Rendered images and their source text:

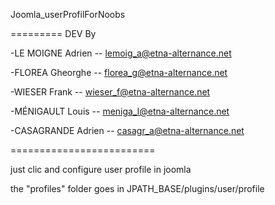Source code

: Joomla_userProfilForNoobs

=========
DEV By

-LE MOIGNE Adrien -- lemoig_a@etna-alternance.net

-FLOREA Gheorghe -- florea_g@etna-alternance.net

-WIESER Frank -- wieser_f@etna-alternance.net

-MÉNIGAULT Louis  -- meniga_l@etna-alternance.net

-CASAGRANDE Adrien -- casagr_a@etna-alternance.net 

=========================

just clic and configure user profile in joomla

the "profiles" folder goes in JPATH_BASE/plugins/user/profile
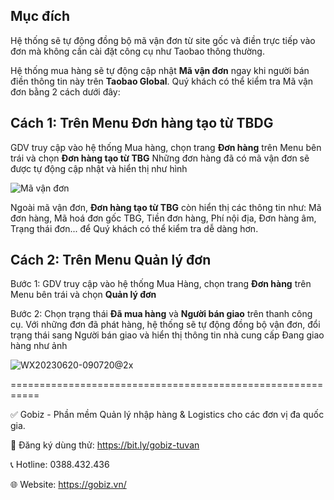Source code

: ## Mục đích 
Hệ thống sẽ tự động đồng bộ mã vận đơn từ site gốc và điền trực tiếp vào đơn mà không cần cài đặt công cụ như Taobao thông thường.

Hệ thống mua hàng sẽ tự động cập nhật **Mã vận đơn** ngay khi người bán điền thông tin này trên **Taobao Global**.
Quý khách có thể kiểm tra Mã vận đơn bằng 2 cách dưới đây:

## Cách 1: Trên Menu **Đơn hàng tạo từ TBDG**

GDV truy cập vào hệ thống Mua hàng, chọn trang **Đơn hàng** trên Menu bên trái và chọn **Đơn hàng tạo từ TBG**
Những đơn hàng đã có mã vận đơn sẽ được tự động cập nhật và hiển thị như hình

![Mã vận đơn](https://github.com/gobizvn/gobiz-docs/assets/135328227/83ec9014-e3e8-447d-9763-21e9543a5f33)


Ngoài mã vận đơn, **Đơn hàng tạo từ TBG** còn hiển thị các thông tin như: Mã đơn hàng, Mã hoá đơn gốc TBG, Tiền đơn hàng, Phí nội địa, Đơn hàng âm, Trạng thái đơn... để Quý khách có thể kiểm tra dễ dàng hơn.

## Cách 2: Trên Menu **Quản lý đơn**

Bước 1: GDV truy cập vào hệ thống Mua Hàng, chọn trang **Đơn hàng** trên Menu bên trái và chọn **Quản lý đơn**

Bước 2: Chọn trạng thái **Đã mua hàng** và **Người bán giao** trên thanh công cụ. Với những đơn đã phát hàng, hệ thống sẽ tự động đồng bộ vận đơn, đổi trạng thái sang Người bán giao và hiển thị thông tin nhà cung cấp Đang giao hàng như ảnh

![WX20230620-090720@2x](https://github.com/gobizvn/gobiz-docs/assets/121548042/d72029f3-e924-45ff-9c44-6eb621b18015)


===========================================================

✅ Gobiz - Phần mềm Quản lý nhập hàng & Logistics cho các đơn vị đa quốc gia.

📌 Đăng ký dùng thử: https://bit.ly/gobiz-tuvan

📞 Hotline: 0388.432.436

🌐 Website: https://gobiz.vn/
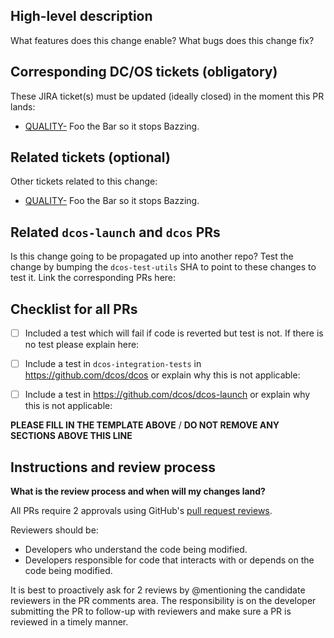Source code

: ## High-level description

What features does this change enable? What bugs does this change fix?


## Corresponding DC/OS tickets (obligatory)

These JIRA ticket(s) must be updated (ideally closed) in the moment this PR lands:

  - [QUALITY-<number>](https://jira.mesosphere.com/browse/QUALITY-<number>) Foo the Bar so it stops Bazzing.


## Related tickets (optional)

Other tickets related to this change:

  - [QUALITY-<number>](https://jira.mesosphere.com/browse/QUALITY-<number>) Foo the Bar so it stops Bazzing.


## Related `dcos-launch` and `dcos` PRs

Is this change going to be propagated up into another repo? Test the change by bumping the `dcos-test-utils` SHA to point to these changes to test it. Link the corresponding PRs here:


## Checklist for all PRs

  - [ ] Included a test which will fail if code is reverted but test is not. If there is no test please explain here:
  - [ ] Include a test in `dcos-integration-tests` in https://github.com/dcos/dcos or explain why this is not applicable:
  - [ ] Include a test in https://github.com/dcos/dcos-launch or explain why this is not applicable:


**PLEASE FILL IN THE TEMPLATE ABOVE** / **DO NOT REMOVE ANY SECTIONS ABOVE THIS LINE**


## Instructions and review process

**What is the review process and when will my changes land?**

All PRs require 2 approvals using GitHub's [pull request reviews](https://help.github.com/articles/about-pull-request-reviews/).

Reviewers should be:
* Developers who understand the code being modified.
* Developers responsible for code that interacts with or depends on the code being modified.

It is best to proactively ask for 2 reviews by @mentioning the candidate reviewers in the PR comments area. The responsibility is on the developer submitting the PR to follow-up with reviewers and make sure a PR is reviewed in a timely manner.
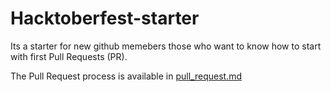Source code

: # Hacktoberfest-starter
 
 Its a starter for new github memebers those who want to know how to start with first Pull Requests (PR).
 
 The Pull Request process is available in [pull_request.md](https://github.com/Asutosh989/Hacktoberfest-starter/blob/master/pull_request.md)
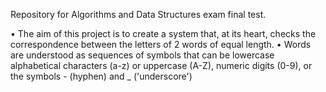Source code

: Repository for Algorithms and Data Structures exam final test.

• The aim of this  project is to create a system that, at its heart, checks the correspondence between the letters of 2 words of equal length.
• Words are understood as sequences of symbols that can be lowercase alphabetical characters (a-z) or uppercase (A-Z), numeric digits (0-9), or the symbols - (hyphen) and _ ('underscore')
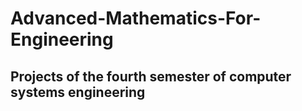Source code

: <h1>Advanced-Mathematics-For-Engineering</h1>
    
<h2> Projects of the fourth semester of computer systems engineering</h2>
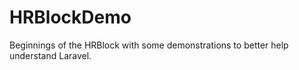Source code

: # HRBlockDemo
 Beginnings of the HRBlock with some demonstrations to better help understand Laravel.
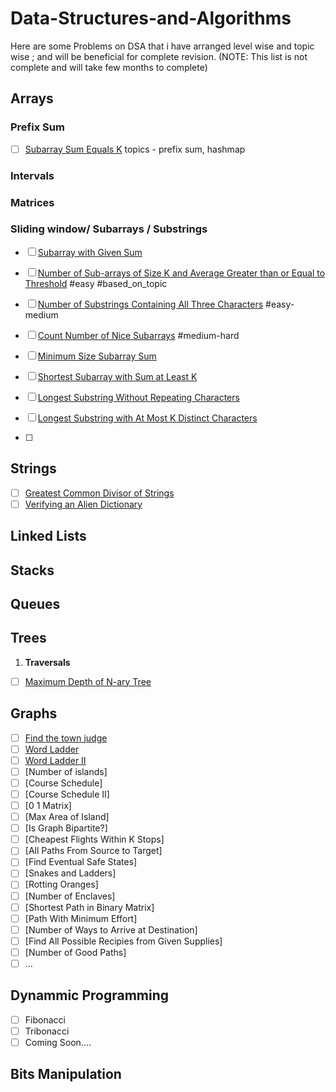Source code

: # Data-Structures-and-Algorithms
Here are some Problems on DSA that i have arranged level wise and topic wise ; and will be beneficial for complete revision.
(NOTE: This list is not complete and will take few months to complete)
## Arrays


### Prefix Sum
  - [ ] [Subarray Sum Equals K](https://leetcode.com/problems/subarray-sum-equals-k/)  topics -  prefix sum, hashmap
### Intervals

### Matrices

### Sliding window/ Subarrays / Substrings
  - [ ]  [Subarray with Given Sum](https://practice.geeksforgeeks.org/problems/subarray-with-given-sum-1587115621/)
  - [ ]  [Number of Sub-arrays of Size K and Average Greater than or Equal to Threshold](https://leetcode.com/problems/number-of-sub-arrays-of-size-k-and-average-greater-than-or-equal-to-threshold/description/)  #easy #based_on_topic
  - [ ]  [Number of Substrings Containing All Three Characters](https://leetcode.com/problems/number-of-substrings-containing-all-three-characters/description/) #easy-medium
  - [ ]  [Count Number of Nice Subarrays](https://leetcode.com/problems/count-number-of-nice-subarrays/) #medium-hard
  - [ ]  [Minimum Size Subarray Sum](https://leetcode.com/problems/minimum-size-subarray-sum/description/)
  - [ ]  [Shortest Subarray with Sum at Least K](https://leetcode.com/problems/shortest-subarray-with-sum-at-least-k/description/)
  - [ ]  [Longest Substring Without Repeating Characters](https://leetcode.com/problems/longest-substring-without-repeating-characters/)
  - [ ]  [Longest Substring with At Most K Distinct Characters](https://leetcode.com/problems/longest-substring-with-at-most-k-distinct-characters/)

  - [ ]  
## Strings
- [ ] [Greatest Common Divisor of Strings](https://leetcode.com/problems/greatest-common-divisor-of-strings/)
- [ ] [Verifying an Alien Dictionary](https://leetcode.com/problems/verifying-an-alien-dictionary/description/)

## Linked Lists
## Stacks
## Queues

## Trees
1. **Traversals**
  - [ ] [Maximum Depth of N-ary Tree](https://leetcode.com/problems/maximum-depth-of-n-ary-tree/description/)

## Graphs
- [ ] [Find the town judge](https://leetcode.com/problems/find-the-town-judge)
- [ ] [Word Ladder](https://leetcode.com/problems/word-ladder)
- [ ] [Word Ladder II](https://leetcode.com/problems/word-ladder-ii)
- [ ] [Number of islands]
- [ ] [Course Schedule]
- [ ] [Course Schedule II]
- [ ] [0 1 Matrix]
- [ ] [Max Area of Island]
- [ ] [Is Graph Bipartite?]
- [ ] [Cheapest Flights Within K Stops]
- [ ] [All Paths From Source to Target]
- [ ] [Find Eventual Safe States]
- [ ] [Snakes and Ladders]
- [ ] [Rotting Oranges]
- [ ] [Number of Enclaves]
- [ ] [Shortest Path in Binary Matrix]
- [ ] [Path With Minimum Effort]
- [ ] [Number of Ways to Arrive at Destination]
- [ ] [Find All Possible Recipies from Given Supplies]
- [ ] [Number of Good Paths]
- [ ] ...

## Dynammic Programming
- [ ] Fibonacci 
- [ ] Tribonacci
- [ ] Coming Soon....
 
## Bits Manipulation

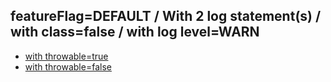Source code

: ## featureFlag=DEFAULT / With 2 log statement(s) / with class=false / with log level=WARN

* [with throwable=true](throwable-true/index.md)
* [with throwable=false](throwable-false/index.md)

Problem description:
Give the lines as a numbered list, from the line that has "## Instructions and review process" through the line that has "exam final test.". Skip blank lines and omit the pictures.

Answer to this exercise:
1. ## Instructions and review process
2. **What is the review process and when will my changes land?**
3. All PRs require 2 approvals using GitHub's [pull request reviews](https://help.github.com/articles/about-pull-request-reviews/).
4. Reviewers should be:
5. * Developers who understand the code being modified.
6. * Developers responsible for code that interacts with or depends on the code being modified.
7. It is best to proactively ask for 2 reviews by @mentioning the candidate reviewers in the PR comments area. The responsibility is on the developer submitting the PR to follow-up with reviewers and make sure a PR is reviewed in a timely manner.
8. Source code
9. : # Hacktoberfest-starter
10.  Its a starter for new github memebers those who want to know how to start with first Pull Requests (PR).
11.  The Pull Request process is available in [pull_request.md](https://github.com/Asutosh989/Hacktoberfest-starter/blob/master/pull_request.md)
12. Source code
13. : Repository for Algorithms and Data Structures exam final test.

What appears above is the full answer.